For non-industrial staff up to and including Grade 6 the 2003 pay award was worth 3.67 per cent overall. The amount received by an individual depends on his or her current position on the pay scale, but the majority of individuals are receiving increases of between 2 per cent and 6 per cent. For these grades pay negotiations are carried out between the Department of Finance and Personnel, on behalf of all 11 departments of the Northern Ireland Administration, and the Northern Ireland Public Service Alliance (NIPSA). The 2002 pay increase for grades up to and including Grade 6 was worth 5.5 per cent overall and was therefore 1.83 per cent more than the 2003 increase.
The 2003 increase for the SCS was worth 5.37 per cent. The amount received by an individual depended on performance ranking and position in the payband. A separate pay system exists for the SCS with increases made on the basis of recommendations made by the independent Senior Salaries Review Body. Unlike the other staff groups the SCS pay award process does not involve negotiations with trade unions. The 2002 pay increase for the SCS was worth 4.38 per cent and was therefore 0.99 per cent less than the 2003 increase.
Baroness Amos: On first printing of an Act 10 copies are delivered to the Printed Paper Office for supply to Members on request. The Printed Paper Office can of course obtain further copies when required. It holds copies of Acts back to 1951.
It is good practice for departments with a Bill going through the House to make available to Members in all the usual ways papers necessary to understand the Bill. This might well include related legislation. My office will contact all departments to remind them of this.
The Government are committed to delivering a fully revised and updated statute book to users and hopes that the statute law database will be completed and made available to the public by the end of 2004.
Baroness Amos: In 2002, the last year for which full figures are available, the EBRD invested 1.2 billion euros in 36 projects in south-eastern Europe. This brought the bank's cumulative investment in the region to 5.1 billion euros in 210 projects. These projects included support for privatisation, restructuring, small and medium-sized enterprises, and critical infrastructure projects such as road building. Details of all projects on a country by country basis are available on the bank's website at www.ebrd.com. The full 2003 figures will be available later this year.
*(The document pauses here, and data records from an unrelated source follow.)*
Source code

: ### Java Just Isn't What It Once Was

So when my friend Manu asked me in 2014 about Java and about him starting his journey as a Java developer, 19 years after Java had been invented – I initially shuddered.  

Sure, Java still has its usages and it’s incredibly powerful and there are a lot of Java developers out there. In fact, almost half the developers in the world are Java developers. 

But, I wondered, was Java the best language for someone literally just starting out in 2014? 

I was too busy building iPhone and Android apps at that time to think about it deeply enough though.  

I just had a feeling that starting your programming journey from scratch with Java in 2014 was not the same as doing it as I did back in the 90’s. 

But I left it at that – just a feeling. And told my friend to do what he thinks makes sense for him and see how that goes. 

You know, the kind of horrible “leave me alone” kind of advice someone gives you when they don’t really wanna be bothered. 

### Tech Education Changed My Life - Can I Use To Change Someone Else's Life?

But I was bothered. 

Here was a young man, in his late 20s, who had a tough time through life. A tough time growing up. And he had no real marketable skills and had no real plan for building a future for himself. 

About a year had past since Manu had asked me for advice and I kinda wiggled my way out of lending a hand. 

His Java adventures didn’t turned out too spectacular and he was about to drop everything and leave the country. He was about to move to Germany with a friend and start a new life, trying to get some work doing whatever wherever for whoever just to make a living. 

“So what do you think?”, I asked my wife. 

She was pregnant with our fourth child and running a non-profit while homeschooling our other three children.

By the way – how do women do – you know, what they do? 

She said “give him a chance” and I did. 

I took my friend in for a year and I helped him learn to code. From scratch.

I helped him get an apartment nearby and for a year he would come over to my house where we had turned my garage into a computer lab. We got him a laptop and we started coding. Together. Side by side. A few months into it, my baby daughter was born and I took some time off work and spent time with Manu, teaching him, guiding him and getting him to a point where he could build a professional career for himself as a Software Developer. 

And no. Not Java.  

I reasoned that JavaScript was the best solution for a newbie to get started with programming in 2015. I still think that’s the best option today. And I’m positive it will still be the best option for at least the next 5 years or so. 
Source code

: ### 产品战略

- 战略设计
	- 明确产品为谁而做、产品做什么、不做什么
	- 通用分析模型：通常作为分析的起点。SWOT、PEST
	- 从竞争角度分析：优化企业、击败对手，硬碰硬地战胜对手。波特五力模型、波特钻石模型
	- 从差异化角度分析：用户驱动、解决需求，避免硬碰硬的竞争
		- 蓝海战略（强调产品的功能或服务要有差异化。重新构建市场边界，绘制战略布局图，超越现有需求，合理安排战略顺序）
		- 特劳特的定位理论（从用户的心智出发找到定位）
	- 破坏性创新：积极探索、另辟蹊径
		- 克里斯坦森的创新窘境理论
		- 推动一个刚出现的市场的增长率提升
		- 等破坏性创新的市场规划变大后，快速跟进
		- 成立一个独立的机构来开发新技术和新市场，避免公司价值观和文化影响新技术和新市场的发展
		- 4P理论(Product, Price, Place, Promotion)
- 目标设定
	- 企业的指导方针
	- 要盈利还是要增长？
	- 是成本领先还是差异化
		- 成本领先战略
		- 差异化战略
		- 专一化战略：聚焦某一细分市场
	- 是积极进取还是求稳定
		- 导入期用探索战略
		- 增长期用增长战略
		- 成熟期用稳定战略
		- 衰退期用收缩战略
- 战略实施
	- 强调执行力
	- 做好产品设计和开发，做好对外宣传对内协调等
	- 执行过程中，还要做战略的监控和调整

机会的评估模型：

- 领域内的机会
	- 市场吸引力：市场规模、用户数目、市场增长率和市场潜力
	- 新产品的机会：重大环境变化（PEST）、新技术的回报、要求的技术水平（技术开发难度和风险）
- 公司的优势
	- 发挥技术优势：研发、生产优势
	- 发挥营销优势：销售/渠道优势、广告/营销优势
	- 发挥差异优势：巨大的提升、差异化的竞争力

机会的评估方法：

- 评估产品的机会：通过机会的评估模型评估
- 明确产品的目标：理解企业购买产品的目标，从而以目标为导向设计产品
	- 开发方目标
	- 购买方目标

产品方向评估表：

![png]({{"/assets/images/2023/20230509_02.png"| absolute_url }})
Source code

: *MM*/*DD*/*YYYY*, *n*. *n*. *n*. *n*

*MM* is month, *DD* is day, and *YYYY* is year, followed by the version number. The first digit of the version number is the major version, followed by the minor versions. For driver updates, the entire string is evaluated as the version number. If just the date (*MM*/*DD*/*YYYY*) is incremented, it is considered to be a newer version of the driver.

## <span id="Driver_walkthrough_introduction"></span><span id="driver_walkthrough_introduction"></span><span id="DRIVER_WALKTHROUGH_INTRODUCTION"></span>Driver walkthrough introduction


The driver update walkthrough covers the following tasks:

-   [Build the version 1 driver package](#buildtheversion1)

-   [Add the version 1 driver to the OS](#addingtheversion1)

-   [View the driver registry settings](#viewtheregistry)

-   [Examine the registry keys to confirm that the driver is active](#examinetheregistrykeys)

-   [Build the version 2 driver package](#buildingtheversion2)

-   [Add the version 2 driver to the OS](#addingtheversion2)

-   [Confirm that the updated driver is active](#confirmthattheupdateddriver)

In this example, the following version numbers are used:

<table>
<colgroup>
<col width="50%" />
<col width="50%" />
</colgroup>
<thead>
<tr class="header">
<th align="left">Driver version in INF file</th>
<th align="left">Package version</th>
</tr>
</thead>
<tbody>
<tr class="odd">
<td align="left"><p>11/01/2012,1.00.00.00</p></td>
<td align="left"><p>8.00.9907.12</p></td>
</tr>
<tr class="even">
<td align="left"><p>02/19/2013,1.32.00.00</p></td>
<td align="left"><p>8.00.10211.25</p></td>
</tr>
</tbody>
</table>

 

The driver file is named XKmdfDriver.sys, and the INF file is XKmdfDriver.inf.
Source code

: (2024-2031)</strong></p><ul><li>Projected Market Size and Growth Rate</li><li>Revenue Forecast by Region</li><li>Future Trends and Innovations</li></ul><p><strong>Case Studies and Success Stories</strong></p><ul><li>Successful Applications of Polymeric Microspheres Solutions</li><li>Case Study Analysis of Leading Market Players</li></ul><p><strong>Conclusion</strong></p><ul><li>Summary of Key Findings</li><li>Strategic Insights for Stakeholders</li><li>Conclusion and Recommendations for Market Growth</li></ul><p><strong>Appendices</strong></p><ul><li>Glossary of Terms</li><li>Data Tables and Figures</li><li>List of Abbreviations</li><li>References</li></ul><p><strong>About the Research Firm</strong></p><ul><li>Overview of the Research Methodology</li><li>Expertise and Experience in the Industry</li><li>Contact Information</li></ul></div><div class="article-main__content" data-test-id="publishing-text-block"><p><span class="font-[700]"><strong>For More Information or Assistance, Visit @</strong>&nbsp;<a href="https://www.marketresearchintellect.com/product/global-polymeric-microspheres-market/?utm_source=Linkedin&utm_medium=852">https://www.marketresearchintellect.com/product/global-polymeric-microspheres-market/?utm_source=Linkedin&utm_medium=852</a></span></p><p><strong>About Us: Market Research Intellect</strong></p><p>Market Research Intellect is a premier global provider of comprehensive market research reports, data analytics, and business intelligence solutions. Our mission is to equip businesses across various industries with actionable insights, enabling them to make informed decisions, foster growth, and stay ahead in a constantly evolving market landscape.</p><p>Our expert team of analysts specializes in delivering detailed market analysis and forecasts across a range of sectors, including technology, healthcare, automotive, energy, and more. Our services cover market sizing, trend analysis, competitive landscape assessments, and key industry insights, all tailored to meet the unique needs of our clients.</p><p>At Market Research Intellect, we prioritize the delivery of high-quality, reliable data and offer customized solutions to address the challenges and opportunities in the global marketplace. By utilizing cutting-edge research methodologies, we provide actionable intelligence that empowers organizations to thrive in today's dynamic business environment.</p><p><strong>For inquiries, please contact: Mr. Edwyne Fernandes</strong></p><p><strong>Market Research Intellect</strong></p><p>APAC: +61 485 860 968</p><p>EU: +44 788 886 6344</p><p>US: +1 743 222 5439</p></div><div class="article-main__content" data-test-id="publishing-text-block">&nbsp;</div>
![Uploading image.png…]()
In the future, the bank aims to expand investment in the region and to continue its leading role under the Stability Pact for South-Eastern Europe in implementing private sector initiatives and in developing regional co-operation in infrastructure. Given that the EBRD's business is largely in the private sector and is therefore demand-driven, it is not possible to provide firm figures for future spend. However, the EBRD's individual country strategies for south-eastern Europe state the main areas of focus for the bank, and the majority of the strategies give an indication of the size of the project pipeline at the time
The Secretary of State for Constitutional Affairs and Lord Chancellor (Lord Falconer of Thoroton): The cost of installing and maintaining security systems within the Supreme Court can only be established once the Supreme Court building has been selected.
As part of the consideration being given to the security requirements of the Supreme Court, DCA officials have met with the Yeoman Usher of the Black Rod and the chief superintendent responsible for policing Parliament.
Lord Falconer of Thoroton: Eight building options have been discussed with representatives of the Lords of Appeal in Ordinary. An evaluation is currently being conducted to identify the preferred building option. Until this process has been completed, it could be prejudicial to our commercial position to disclose details.